*** Opening STUDY TEXT ***

Neurodivergent people and physically disabled people can both experience ableism, but it can look different. People find out about some of my mental health diagnoses and decide they wouldn't trust me with children (regardless of how I actually act) or they wouldn't date me or hire me. But this can be different than some of the opression I face as a cane user, when people assume I am faking being disabled or that I only use a cane because I'm fat (the intersection of ableism and fatphobia). And yet they're still connected.
We also see this in racism -- there are specific and unique kinds of racism that different groups experience. For example, an Asian person in a non-Asian majority country being asked, "No, where are you really from?" is different than a Black person being followed around a store because they are Black, but these things are still connected.
We also see this in religion and spirituality -- for example, antisemitism is real and important to acknowledge, and so is islamophobia. For example, Jewish people being targeted with violence while trying to come together in houses of worship is different than people seeing a Sikh person and assuming they're Muslim and therefore a terrorist, but these things are still connected.

*** Closing STUDY TEXT ***
*** Opening ENTRIES PROVIDED ***

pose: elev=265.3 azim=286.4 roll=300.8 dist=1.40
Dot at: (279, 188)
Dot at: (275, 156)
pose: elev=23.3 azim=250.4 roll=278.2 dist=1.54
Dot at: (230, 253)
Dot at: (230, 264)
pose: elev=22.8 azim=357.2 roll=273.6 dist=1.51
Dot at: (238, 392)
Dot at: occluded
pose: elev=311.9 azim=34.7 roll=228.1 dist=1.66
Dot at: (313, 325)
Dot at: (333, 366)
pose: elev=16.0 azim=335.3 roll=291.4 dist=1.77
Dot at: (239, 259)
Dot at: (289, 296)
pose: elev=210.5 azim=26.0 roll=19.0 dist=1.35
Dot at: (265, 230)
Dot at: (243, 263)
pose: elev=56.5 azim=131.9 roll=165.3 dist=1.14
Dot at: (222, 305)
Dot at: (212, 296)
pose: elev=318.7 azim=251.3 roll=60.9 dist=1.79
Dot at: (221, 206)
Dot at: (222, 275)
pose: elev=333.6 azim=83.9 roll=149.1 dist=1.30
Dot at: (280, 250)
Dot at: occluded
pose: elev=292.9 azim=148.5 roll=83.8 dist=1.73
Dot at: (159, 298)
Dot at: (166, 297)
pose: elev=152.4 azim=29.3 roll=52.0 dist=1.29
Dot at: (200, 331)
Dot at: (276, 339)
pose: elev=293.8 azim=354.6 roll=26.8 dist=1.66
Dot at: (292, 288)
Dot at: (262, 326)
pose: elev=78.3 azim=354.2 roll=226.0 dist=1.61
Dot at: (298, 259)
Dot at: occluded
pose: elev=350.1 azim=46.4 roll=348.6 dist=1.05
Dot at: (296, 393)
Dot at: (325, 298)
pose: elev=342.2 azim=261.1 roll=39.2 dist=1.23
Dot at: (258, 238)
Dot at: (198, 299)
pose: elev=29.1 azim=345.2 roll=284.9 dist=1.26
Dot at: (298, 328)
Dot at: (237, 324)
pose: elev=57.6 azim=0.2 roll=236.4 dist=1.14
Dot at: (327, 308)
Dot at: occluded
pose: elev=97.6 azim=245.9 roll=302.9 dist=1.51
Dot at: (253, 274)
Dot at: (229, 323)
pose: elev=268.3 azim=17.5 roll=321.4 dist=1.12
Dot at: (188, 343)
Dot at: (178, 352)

*** Closing ENTRIES PROVIDED ***

__TASK SET__.
**a)** Answer these questions using the passage on oppression:
(i) What two assumptions does the writer say people make about the writer as a cane user?
(ii) What question is an Asian person in a non-Asian majority country described as being asked?
(iii) What do people wrongly assume about a Sikh person, according to the passage?
**b)** Write the next part of the passage on oppression, picking up after its final sentence.
The data is not needed for anything here.

__RESULTS FOR THE EXERCISE__.
**a)**
(i) People assume the writer is faking being disabled, or uses a cane only because of being fat.
(ii) "No, where are you really from?"
(iii) They assume the Sikh person is Muslim and therefore a terrorist.

**b)**
The discrimination and oppression I face as a bi person is different than the discrimination and oppression I face as a genderqueer person, and both of those are different than the discrimination and oppression I face as a demi aroace person, but they're also all still connected.
We see this with transphobia -- there are specific and unique kinds of transphobia that transfeminine people face and that transmasculine people face. We see this in the kinds of stereotypes we come across about each group, and the kinds of hate crimes that are committed, and the challenges each group faces when trying to date, have sex, get access to health care, or just go out to buy groceries. These things are different, but they're also still connected.
We see this with so many different things that I can't begin to cover here. And we see that many people are part of multiple communities affected by several of these forms of oppression at the same time.
Talking about this requires thoughtfulness, nuance, and balance. True solidarity requires us to be able to be aware of the different ways that we face oppression, to be cognizant and respectful of the differences, but to also resist the urge to position these differences in some sort of persistent hierarchy.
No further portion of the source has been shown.